Kristi Toliver and Marissa Coleman Are Maryland's Go-To Girls
When we think of Tennessee women’s basketball, we immediately think of one name. Pat Summitt is the winningest coach in women’s basketball history. She has guided the Volunteers through the most NCAA tournament appearances (18) and will remain the true matriarch of one of sports’ most enduring legacies.
With that being said, her 2008-2009 team lost its opening game in the NCAA tournament, marking the first time a Summitt-led squad was ousted in the first round. Tennessee (22-11) will be sitting at home for the rest of March Madness.
This stunning turn of events has given hope to the 16 teams that remain in this year’s highly competitive field. My thoughts today, NCAA bracket busters, are to analyze one team's rise from diaper dandies to serious to championship contenders.
I will argue with anyone who can prove to me that the Maryland Lady Terrapins are not the hottest team in college basketball today.
“Are you serious Johnson?”
“The Connecticut Huskies are 33-0 and have beaten opponents by an average of 31 points per game.”
To the non-believers, I say turn on the Terps’ game versus Vanderbilt (26-8) on Saturday.
The Terps’ boast two of the best college players in the nation—seniors Kristi Toliver and Marissa Coleman. This terrible twosome has punished their opponents with a wide-open offensive attack.
Coleman especially has been a hard player to defend.
In the Terps’ first round game versus Dartmouth, Coleman managed just nine points but lassoed 18 rebounds. There is no quit in her game. If she’s not scoring in double figures, she is hitting the boards.
And with Toliver leading the charge at point guard, this talented forward continues to add to her impressive career totals.
Her basketball resume is rich with accomplishment. In 2006, as a freshman, she was the ACC rookie of the year and made the first team all-ACC tournament team.
The Terrapins shocked the world later that year, defeating the heavily-favored Duke Blue Devils team 78-75 in overtime to seal the Terrapins' first NCAA championship.
In the last minute of overtime, Coleman knocked down two big free throws and grabbed the game’s final rebound. The celebratory cheers from the faithful fans, who believed in them from day one, could be heard cascading down from the rafters at the Pitt in Albuquerque, New Mexico.
The 2008-2009 season is shaping up to be a Terps’ supporter’s dream.
Maryland has put together a phenomenal run that began after a February 89-81 loss to then No. 19 Virginia.
Since that surprising defeat, the Terrapins have won 15 straight games, using an opportunistic offensive approach, which gives the team more chances to score off of their opponents’ mistakes.
Coach Brenda Frese leans on Toliver and Coleman to jump start the Maryland offensive game plan but knows she has other weapons in her arsenal for defensive purposes.
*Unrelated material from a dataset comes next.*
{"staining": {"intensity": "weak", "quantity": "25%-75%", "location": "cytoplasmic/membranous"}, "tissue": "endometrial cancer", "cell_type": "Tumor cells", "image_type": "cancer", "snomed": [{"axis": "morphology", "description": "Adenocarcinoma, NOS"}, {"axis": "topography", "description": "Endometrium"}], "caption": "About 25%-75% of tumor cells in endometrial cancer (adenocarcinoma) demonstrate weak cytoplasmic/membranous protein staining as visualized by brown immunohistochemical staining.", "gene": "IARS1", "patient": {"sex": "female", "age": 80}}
I have heard ESPN analysts gripe about Maryland’s lack of defensive effort.
They accuse Maryland of being one-dimensional at times, which boggles this amateur reporter’s mind.
Freshman center Lynetta Kizer earned ACC rookie of the year honors, not by her offensive prowess, but by her outstanding defensive presence in the paint. She averaged 11 points and 13 rebounds a game. Maryland has had three players receive this award since 2005.
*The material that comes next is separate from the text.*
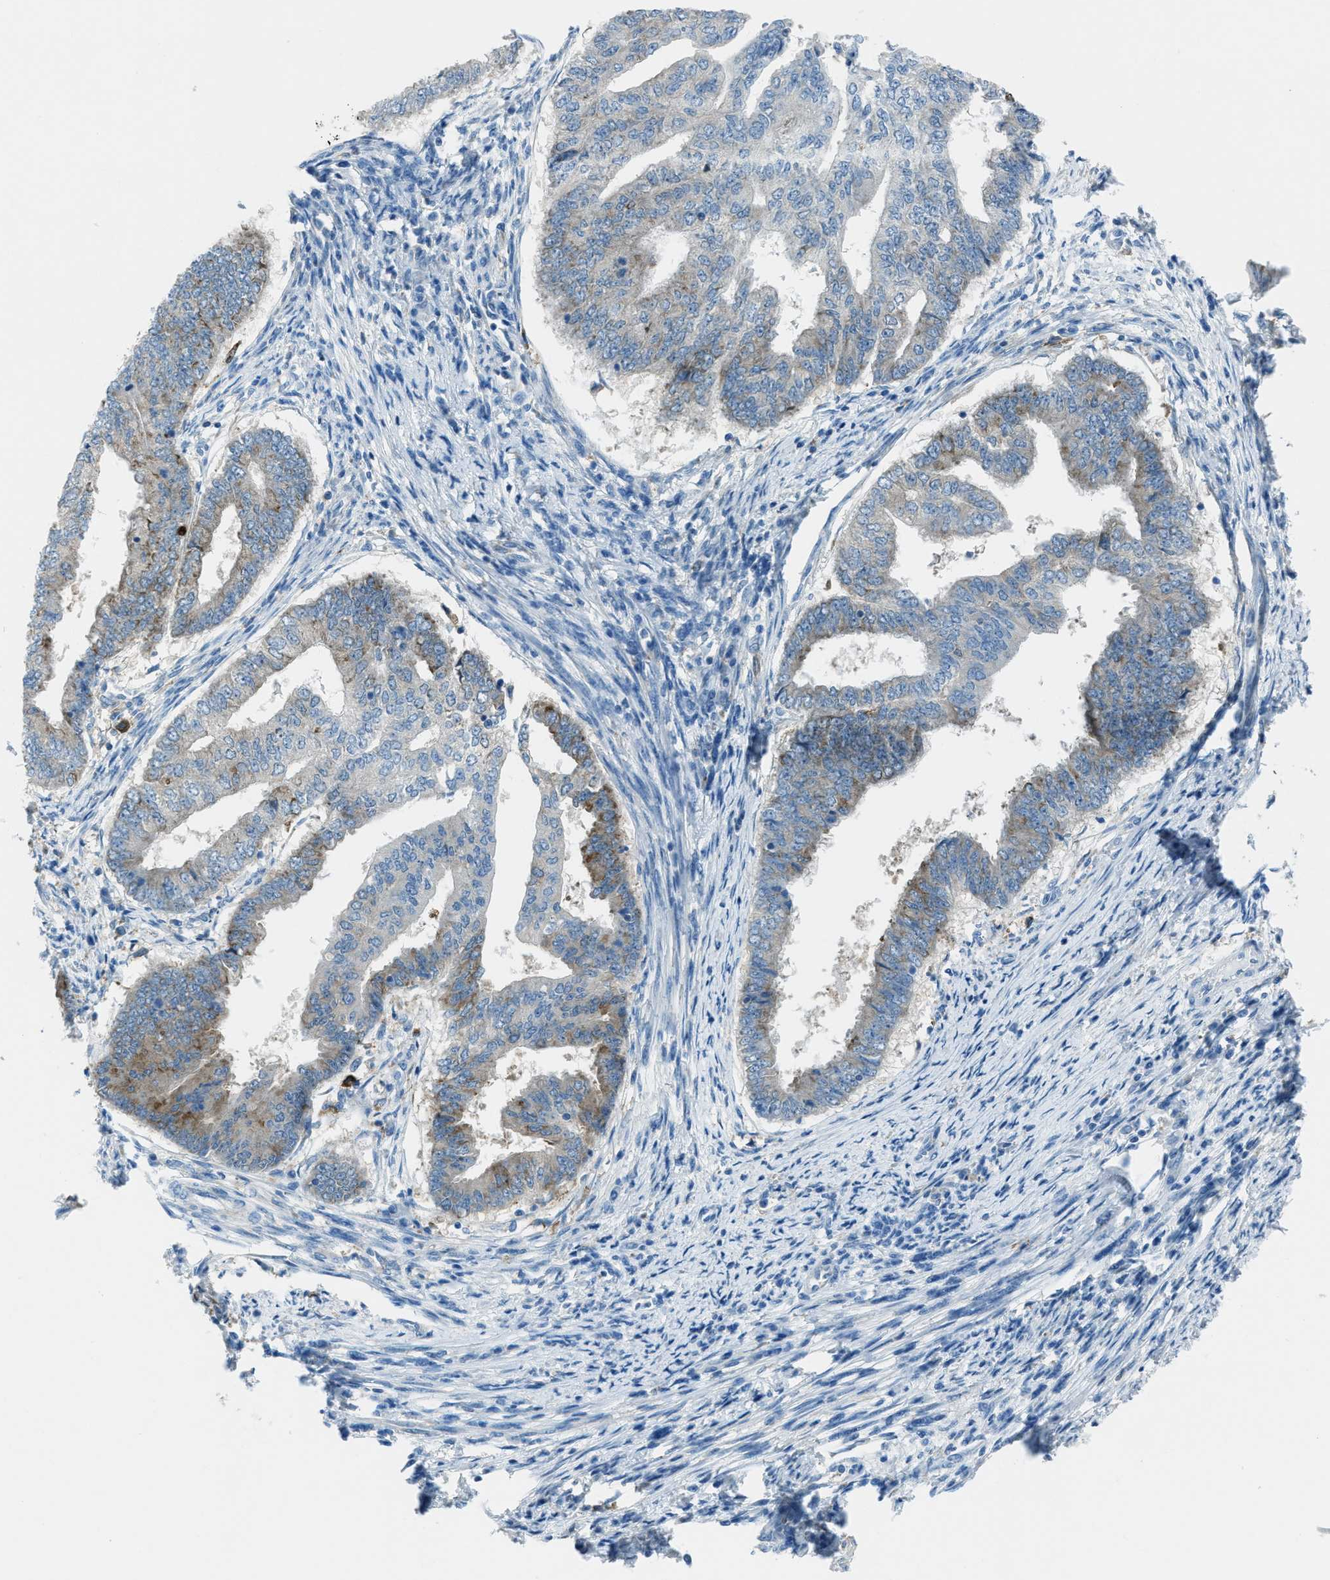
{"staining": {"intensity": "moderate", "quantity": "<25%", "location": "cytoplasmic/membranous"}, "tissue": "endometrial cancer", "cell_type": "Tumor cells", "image_type": "cancer", "snomed": [{"axis": "morphology", "description": "Polyp, NOS"}, {"axis": "morphology", "description": "Adenocarcinoma, NOS"}, {"axis": "morphology", "description": "Adenoma, NOS"}, {"axis": "topography", "description": "Endometrium"}], "caption": "A low amount of moderate cytoplasmic/membranous expression is identified in approximately <25% of tumor cells in polyp (endometrial) tissue. The staining was performed using DAB, with brown indicating positive protein expression. Nuclei are stained blue with hematoxylin.", "gene": "MATCAP2", "patient": {"sex": "female", "age": 79}}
This is not a team who waits for something good to happen. These women go for it on every play. To watch them blossom under extreme scrutiny from so-called basketball geniuses has been a gift in itself. The Terrapins want to be better than good; they want to be great.
The evidence is in the words of their fearless leaders.
After the Utah game, Coleman was asked this interesting question. “When you signed your letter-of-intent, did you ever imagine you and Kristi would go [65-3] at home and become a part of Maryland’s history like this?"
“To be honest, I think we were overconfident when we came in,” said Coleman. “Kristi and just thought we could win all of our games. And then we won a national title our first year, it almost gave us a false sense of how easy it is. We really had to work to get back to where we are. Right now we feel like we are on a mission.”
Toliver spoke of her ignorance after tasting early success. “When I signed to play at Maryland, I believed we could win four championships,” said Toliver. “Both Marissa and I expected that.
"We didn’t have a clue as to how unrealistic that idea was. But Risa and I know we haven’t done anything yet. We want a second NCAA title. Not for us but for the fans.”
Connecticut and Maryland have to make it to the championship game to determine which team reigns supreme. Good luck to both teams, as the NCAA tournament battles wage on.